日本語学習者は「は」と「が」をどう捉えているのか?
日本語 - 非母語話者の観点から
「は」と「が」
言語交流コミュニティに属していて、日本語学習者の外国人の方とお話しする機会がよくあり、その際に面白いお話を聞けたので共有したいと思います。 助詞の「は」と「が」は似た使われ方をしますが、ある日本語学習者の方は次のように理解していました。
- 「は」:subsection
- 「が」:subsubsection
section,subsectionでないのは単に、それほど広い概念だとは感じないからとのことです。 大抵、段落の最初に「○○は」という文章が続き、そのあとは個別具体的な話題や補足的な話題として「○○が」という文章が続く印象があると述べていました。 subsectionだと考えれば、主語の省略に関しても直前の「○○は」という文章で提示された主語が継続しているものだと考えて納得がいくと考えるそうです。 「が」は特定の事物に対して使用される印象があるが、それもsubsectionに対してsubsubsectionは具体性が高いはずだから納得がいくと考えるそうです。
主語ではなく主題
この感覚は、日本語における主題という概念の存在をうまく示唆していると思います。 日本語は主題優勢言語です。 すなわち、必ずしも「主語」を要さず、また、それに相当する「主題」が、統語的とは限らず言語によって格助詞などで示されたりする言語です[1]。

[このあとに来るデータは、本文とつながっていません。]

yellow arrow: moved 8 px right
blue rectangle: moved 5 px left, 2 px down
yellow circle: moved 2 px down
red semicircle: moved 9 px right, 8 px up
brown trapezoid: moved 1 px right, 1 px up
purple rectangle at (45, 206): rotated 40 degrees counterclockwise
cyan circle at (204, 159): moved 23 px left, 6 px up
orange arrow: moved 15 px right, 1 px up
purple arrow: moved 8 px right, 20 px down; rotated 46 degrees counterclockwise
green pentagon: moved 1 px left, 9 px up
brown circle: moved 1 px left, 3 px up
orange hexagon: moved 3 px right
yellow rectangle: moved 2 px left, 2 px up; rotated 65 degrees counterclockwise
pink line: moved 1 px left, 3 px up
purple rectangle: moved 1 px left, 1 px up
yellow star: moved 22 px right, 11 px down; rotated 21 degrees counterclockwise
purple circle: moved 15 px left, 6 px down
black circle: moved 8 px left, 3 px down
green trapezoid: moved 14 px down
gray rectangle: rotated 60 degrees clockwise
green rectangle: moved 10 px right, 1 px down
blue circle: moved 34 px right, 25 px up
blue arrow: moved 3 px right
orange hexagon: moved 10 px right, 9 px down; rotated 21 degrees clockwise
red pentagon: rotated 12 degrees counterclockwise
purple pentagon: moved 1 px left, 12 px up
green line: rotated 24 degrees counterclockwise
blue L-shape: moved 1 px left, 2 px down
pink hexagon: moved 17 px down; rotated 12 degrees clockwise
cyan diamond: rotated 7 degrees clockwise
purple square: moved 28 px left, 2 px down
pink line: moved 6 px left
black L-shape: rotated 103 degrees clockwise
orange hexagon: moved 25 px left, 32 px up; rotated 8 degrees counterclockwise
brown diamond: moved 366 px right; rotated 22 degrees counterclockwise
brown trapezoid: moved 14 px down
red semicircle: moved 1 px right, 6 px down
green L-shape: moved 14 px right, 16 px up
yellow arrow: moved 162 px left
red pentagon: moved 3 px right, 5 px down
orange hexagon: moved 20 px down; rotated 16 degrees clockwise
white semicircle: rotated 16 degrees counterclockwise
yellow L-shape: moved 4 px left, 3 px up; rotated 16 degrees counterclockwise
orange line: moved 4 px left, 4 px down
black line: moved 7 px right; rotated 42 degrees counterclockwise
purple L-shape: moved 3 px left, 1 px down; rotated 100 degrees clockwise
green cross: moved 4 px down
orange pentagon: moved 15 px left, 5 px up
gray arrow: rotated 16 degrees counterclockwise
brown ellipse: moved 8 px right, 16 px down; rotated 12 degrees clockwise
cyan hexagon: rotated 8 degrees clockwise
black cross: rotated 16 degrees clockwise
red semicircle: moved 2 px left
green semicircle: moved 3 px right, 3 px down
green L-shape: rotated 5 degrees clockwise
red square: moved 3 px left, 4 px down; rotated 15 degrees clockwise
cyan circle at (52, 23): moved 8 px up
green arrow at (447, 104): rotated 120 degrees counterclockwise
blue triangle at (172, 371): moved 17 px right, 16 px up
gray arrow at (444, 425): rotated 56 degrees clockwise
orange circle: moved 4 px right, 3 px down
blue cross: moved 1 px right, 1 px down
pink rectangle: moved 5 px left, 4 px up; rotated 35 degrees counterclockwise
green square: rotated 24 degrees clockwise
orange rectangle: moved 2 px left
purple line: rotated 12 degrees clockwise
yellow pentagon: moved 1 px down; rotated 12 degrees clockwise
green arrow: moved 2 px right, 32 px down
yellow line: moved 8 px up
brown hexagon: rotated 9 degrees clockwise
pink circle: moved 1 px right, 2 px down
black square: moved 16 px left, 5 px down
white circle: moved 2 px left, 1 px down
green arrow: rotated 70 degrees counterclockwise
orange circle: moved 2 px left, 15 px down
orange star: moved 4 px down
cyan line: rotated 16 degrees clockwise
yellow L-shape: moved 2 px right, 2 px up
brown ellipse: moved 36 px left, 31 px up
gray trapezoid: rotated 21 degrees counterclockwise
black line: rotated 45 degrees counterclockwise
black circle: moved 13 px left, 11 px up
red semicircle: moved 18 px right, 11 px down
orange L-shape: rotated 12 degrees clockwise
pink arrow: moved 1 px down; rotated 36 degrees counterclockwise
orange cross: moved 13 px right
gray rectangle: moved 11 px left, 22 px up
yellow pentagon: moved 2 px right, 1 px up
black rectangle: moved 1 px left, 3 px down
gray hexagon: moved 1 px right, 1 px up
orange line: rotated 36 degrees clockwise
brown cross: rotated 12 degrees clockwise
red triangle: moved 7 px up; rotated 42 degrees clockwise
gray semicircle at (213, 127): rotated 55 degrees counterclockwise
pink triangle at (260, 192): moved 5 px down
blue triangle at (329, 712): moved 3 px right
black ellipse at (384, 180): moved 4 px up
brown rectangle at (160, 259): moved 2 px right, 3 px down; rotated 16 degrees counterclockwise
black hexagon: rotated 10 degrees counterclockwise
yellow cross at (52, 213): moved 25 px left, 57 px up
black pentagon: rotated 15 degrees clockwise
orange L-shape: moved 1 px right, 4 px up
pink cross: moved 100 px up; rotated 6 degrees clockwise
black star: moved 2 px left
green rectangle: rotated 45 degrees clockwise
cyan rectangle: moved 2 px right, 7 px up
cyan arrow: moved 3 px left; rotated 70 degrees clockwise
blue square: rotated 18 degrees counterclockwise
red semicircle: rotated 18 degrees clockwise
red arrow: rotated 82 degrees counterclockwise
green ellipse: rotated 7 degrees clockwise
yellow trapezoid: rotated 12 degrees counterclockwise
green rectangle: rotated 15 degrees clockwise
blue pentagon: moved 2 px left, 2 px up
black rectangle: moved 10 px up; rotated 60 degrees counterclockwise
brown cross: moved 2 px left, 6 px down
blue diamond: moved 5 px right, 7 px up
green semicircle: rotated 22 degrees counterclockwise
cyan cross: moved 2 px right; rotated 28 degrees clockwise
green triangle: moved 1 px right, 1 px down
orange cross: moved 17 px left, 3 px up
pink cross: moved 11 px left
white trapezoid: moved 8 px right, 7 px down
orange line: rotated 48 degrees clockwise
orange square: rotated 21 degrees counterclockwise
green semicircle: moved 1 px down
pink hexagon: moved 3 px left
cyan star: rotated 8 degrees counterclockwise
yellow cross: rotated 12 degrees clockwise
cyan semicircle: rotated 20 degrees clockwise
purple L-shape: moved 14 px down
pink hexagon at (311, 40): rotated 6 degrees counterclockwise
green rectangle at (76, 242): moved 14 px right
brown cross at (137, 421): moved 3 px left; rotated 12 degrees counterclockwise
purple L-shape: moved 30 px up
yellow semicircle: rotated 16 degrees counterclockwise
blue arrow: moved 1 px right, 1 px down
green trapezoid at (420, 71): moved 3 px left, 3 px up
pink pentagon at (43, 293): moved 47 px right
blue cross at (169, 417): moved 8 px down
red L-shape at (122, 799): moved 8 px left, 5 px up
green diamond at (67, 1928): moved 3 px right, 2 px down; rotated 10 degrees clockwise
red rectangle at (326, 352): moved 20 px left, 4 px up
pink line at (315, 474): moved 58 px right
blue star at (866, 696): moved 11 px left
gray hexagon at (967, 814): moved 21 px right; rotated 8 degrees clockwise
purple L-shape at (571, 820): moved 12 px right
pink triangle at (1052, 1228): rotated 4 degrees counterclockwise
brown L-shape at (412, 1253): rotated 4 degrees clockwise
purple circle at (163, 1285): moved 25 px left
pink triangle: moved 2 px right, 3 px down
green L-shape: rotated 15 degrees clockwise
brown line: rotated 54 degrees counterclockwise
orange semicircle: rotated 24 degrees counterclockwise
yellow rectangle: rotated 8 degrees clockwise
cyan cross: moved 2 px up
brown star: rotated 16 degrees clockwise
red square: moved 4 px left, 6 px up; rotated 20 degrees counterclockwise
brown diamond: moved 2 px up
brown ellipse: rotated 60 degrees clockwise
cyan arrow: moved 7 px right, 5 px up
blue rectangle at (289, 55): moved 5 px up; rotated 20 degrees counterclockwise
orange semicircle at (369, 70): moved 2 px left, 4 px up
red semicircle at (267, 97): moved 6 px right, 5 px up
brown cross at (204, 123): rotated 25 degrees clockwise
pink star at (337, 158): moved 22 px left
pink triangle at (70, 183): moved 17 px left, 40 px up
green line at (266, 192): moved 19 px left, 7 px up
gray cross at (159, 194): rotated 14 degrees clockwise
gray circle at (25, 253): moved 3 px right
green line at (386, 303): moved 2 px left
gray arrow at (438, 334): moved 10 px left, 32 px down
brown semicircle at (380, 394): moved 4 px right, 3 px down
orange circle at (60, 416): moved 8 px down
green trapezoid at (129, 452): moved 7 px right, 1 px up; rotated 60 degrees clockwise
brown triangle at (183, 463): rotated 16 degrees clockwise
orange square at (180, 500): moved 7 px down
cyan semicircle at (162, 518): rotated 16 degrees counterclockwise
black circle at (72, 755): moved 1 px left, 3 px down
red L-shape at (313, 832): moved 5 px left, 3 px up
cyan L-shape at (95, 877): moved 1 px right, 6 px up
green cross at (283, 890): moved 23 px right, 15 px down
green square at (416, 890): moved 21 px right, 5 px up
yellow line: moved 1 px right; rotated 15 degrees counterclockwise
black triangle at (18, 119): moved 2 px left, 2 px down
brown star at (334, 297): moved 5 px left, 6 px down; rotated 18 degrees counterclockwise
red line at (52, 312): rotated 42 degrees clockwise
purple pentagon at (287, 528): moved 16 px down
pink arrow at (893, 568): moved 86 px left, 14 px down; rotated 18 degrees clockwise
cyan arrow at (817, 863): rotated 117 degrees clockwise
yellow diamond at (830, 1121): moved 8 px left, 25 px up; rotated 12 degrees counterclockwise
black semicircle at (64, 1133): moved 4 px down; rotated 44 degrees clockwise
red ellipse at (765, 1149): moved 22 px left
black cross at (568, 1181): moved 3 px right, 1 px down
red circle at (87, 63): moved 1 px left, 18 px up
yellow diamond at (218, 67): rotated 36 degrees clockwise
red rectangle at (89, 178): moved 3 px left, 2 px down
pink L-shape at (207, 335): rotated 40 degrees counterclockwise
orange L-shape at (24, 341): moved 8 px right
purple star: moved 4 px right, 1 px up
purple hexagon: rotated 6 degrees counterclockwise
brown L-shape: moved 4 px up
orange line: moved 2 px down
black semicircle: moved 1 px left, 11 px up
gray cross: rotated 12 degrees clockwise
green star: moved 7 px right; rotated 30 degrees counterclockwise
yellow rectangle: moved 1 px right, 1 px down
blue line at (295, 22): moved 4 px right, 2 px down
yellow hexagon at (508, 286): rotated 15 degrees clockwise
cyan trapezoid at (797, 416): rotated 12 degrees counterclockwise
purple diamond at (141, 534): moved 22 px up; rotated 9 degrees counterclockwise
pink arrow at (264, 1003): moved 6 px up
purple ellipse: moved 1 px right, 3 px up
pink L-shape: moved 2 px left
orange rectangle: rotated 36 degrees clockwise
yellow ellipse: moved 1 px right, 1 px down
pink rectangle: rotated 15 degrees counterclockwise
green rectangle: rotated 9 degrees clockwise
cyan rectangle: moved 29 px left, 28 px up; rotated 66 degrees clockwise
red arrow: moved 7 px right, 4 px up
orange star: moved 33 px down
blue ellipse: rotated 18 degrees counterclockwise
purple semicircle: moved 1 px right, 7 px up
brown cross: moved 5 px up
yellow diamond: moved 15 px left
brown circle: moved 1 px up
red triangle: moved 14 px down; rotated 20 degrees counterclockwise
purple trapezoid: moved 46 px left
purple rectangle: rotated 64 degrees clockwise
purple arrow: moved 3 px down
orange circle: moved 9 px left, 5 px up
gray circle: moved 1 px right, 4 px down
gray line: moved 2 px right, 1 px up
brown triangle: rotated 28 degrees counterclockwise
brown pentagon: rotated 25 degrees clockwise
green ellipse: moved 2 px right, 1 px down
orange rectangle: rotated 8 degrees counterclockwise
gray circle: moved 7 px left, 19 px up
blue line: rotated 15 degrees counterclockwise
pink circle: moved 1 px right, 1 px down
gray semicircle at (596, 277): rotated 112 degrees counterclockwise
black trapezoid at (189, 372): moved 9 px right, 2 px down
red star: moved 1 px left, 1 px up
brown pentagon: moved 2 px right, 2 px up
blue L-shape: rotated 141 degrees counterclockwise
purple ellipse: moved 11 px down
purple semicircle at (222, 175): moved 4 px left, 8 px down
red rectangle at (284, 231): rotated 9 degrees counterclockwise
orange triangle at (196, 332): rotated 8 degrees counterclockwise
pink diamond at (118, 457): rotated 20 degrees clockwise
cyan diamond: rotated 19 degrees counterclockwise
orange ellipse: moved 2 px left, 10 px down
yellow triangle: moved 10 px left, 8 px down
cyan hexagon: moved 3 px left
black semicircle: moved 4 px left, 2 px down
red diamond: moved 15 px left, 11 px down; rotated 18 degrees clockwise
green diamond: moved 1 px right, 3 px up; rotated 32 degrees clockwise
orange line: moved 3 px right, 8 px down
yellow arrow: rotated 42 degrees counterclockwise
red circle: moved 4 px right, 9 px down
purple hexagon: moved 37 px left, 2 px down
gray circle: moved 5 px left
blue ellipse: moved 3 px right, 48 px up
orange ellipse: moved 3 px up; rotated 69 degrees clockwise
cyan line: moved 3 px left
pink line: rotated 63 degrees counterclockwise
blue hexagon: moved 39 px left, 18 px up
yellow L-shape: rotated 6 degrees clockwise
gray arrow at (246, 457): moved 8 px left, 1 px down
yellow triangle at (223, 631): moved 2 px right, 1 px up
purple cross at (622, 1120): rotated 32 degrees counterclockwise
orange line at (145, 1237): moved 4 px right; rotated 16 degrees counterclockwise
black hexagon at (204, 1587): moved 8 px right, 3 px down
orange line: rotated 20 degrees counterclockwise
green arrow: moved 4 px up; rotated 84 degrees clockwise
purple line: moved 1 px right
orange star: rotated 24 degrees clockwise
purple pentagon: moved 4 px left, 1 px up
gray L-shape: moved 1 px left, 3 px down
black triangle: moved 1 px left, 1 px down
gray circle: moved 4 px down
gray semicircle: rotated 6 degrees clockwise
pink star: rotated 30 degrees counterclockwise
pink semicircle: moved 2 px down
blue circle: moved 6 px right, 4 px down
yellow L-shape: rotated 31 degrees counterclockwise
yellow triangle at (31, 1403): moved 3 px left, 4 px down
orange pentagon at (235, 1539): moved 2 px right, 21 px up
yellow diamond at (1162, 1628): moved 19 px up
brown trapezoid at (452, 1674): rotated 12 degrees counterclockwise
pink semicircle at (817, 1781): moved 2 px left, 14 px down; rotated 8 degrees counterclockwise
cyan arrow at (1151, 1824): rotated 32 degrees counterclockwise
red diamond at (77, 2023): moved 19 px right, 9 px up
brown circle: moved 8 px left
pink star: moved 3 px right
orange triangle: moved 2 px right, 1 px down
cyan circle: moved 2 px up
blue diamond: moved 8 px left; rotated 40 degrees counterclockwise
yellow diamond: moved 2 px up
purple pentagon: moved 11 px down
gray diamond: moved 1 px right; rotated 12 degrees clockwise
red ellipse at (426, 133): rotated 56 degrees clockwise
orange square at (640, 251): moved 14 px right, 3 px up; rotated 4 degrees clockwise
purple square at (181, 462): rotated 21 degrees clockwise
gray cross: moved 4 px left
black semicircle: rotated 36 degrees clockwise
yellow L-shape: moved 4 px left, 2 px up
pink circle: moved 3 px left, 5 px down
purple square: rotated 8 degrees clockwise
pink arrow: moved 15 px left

「は」が示すのは、単なる文法上の主語ではなく、文章や会話の焦点、つまり主題です。 「が」から始まる文章が提示されると、主題の中で新たに注目すべき情報が示されます。 個別具体の話題です。 このように考えると、「は」と「が」の使い分けは単なる文法ルールではなく、情報の提示方法や文章の構造を示す重要な手段であることが理解できます。
上の例に立ち返ると、subsectionとsubsubsectionの比喩は非常にわかりやすく、「は」が主題を表現することを良く表現していると思います。 この視点を意識すると、日本語の文章を読むときに、情報の階層構造や話題の展開が見えやすくなと思いました。 我々にとって当たり前のことを言語化して伝えてもらう機会は非常にありがたいです。 短いですが、良い発見だったので、共有しました。ではまた。